Everything in the data below is left aside except the lines from the one containing "wrist: (224, 285)" through the one containing "ring dip: (826, 915)"; repeat those exactly.

Data shown START

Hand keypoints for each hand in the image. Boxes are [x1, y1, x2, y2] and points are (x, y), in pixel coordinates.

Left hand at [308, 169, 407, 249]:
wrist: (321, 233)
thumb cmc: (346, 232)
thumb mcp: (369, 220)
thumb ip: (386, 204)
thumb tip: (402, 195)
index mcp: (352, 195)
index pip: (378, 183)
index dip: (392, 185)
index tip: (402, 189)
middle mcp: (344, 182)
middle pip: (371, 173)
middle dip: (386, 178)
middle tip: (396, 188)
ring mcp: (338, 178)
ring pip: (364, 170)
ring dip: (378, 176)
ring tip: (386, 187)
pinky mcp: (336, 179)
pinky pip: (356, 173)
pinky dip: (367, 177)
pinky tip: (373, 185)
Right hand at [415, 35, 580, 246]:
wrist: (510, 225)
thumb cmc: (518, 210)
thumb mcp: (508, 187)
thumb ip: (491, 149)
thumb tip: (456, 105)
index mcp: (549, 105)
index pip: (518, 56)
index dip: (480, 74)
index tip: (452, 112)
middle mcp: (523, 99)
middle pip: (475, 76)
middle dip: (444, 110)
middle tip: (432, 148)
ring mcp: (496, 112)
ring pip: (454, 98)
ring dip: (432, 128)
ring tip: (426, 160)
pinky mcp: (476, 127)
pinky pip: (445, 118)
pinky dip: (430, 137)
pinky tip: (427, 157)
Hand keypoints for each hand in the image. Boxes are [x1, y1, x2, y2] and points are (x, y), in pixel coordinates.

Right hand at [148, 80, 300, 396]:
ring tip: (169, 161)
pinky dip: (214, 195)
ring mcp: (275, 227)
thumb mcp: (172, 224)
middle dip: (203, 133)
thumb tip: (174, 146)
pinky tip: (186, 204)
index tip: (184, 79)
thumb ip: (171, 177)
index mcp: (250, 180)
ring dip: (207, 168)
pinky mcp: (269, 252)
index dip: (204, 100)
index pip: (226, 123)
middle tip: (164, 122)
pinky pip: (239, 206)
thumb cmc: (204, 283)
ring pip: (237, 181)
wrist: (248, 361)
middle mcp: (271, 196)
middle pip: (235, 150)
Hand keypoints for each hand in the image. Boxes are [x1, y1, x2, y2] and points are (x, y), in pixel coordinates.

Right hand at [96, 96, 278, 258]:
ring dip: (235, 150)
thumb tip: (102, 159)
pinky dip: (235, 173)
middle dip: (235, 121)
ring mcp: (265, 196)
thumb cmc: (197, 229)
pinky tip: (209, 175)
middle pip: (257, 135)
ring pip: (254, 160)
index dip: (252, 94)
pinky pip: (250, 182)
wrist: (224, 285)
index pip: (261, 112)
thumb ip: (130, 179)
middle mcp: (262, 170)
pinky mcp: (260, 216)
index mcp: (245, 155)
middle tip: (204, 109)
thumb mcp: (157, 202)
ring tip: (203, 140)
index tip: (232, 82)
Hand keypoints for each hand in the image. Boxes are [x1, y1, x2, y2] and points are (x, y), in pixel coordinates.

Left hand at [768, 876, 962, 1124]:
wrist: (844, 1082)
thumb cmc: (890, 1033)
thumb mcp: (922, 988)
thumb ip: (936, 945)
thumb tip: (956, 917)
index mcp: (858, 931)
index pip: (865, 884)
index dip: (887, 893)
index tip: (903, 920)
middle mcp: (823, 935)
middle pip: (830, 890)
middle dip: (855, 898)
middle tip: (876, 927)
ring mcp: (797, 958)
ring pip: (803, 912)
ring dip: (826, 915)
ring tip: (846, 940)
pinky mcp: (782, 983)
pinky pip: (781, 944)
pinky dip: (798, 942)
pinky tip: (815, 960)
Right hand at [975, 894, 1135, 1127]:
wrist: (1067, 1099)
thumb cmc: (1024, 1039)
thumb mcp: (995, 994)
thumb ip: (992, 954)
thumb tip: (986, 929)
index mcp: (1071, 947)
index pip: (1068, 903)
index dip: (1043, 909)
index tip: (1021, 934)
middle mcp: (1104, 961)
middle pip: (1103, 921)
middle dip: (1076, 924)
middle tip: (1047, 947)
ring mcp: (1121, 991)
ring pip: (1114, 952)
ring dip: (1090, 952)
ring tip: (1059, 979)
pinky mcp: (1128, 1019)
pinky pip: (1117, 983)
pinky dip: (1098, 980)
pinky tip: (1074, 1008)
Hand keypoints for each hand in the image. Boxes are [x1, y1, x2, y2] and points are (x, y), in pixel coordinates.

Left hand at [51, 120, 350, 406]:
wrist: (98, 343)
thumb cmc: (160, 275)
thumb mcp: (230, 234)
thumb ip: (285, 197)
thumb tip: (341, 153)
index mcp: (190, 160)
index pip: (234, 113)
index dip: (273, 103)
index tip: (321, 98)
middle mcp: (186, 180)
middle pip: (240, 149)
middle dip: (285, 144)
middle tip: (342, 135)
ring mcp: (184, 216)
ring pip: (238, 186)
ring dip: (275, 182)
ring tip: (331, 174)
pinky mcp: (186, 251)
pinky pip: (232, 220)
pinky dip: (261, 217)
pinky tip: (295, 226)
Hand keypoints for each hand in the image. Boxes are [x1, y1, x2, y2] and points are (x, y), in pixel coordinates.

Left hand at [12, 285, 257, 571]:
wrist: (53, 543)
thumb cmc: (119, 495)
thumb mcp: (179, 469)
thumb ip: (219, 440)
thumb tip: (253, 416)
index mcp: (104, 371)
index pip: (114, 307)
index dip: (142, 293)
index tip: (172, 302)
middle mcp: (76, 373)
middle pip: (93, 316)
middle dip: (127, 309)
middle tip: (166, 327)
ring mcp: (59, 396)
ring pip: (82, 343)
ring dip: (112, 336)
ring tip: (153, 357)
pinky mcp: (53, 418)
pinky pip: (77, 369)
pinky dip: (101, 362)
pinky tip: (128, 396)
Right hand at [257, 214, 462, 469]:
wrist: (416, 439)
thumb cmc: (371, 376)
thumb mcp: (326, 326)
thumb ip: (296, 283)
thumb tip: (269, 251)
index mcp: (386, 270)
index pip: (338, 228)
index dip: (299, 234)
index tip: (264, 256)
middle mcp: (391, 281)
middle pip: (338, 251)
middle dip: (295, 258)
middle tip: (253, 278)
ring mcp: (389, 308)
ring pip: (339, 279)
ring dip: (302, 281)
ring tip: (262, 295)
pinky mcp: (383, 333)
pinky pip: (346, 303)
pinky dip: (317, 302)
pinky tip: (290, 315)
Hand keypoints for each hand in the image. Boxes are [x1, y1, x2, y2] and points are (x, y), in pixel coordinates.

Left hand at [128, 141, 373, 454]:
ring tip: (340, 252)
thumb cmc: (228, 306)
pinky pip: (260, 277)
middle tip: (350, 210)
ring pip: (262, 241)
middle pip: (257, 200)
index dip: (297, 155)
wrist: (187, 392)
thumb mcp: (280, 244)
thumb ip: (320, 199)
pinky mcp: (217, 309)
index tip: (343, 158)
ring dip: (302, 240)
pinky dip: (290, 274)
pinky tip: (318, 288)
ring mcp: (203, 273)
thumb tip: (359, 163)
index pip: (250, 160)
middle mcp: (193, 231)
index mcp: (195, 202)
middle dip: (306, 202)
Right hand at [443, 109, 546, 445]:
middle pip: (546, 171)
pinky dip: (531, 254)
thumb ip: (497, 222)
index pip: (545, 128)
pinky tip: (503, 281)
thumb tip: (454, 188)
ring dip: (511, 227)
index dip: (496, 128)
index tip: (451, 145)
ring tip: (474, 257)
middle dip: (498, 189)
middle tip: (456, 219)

Data shown END

> [Reply]
wrist: (224, 285)
index pip: (261, 112)
thumb ip: (130, 179)
middle mcp: (262, 170)
pinky mcp: (260, 216)
index mcp: (245, 155)
middle tip: (204, 109)
thumb mcp: (157, 202)
ring tip: (203, 140)
index tip: (232, 82)
Hand keypoints for each hand in the image. Boxes are [x1, y1, x2, y2] and points are (x, y), in pixel coordinates.

Left hand at [768, 876, 962, 1124]:
wrist: (844, 1082)
thumb cmc: (890, 1033)
thumb mcp: (922, 988)
thumb ip: (936, 945)
thumb tip: (956, 917)
index mcp: (858, 931)
index pip: (865, 884)
index dip: (887, 893)
index tip: (903, 920)
middle mcp: (823, 935)
middle pip: (830, 890)
middle dip: (855, 898)
middle tip: (876, 927)
ring mcp: (797, 958)
ring pip: (803, 912)
ring dip: (826, 915)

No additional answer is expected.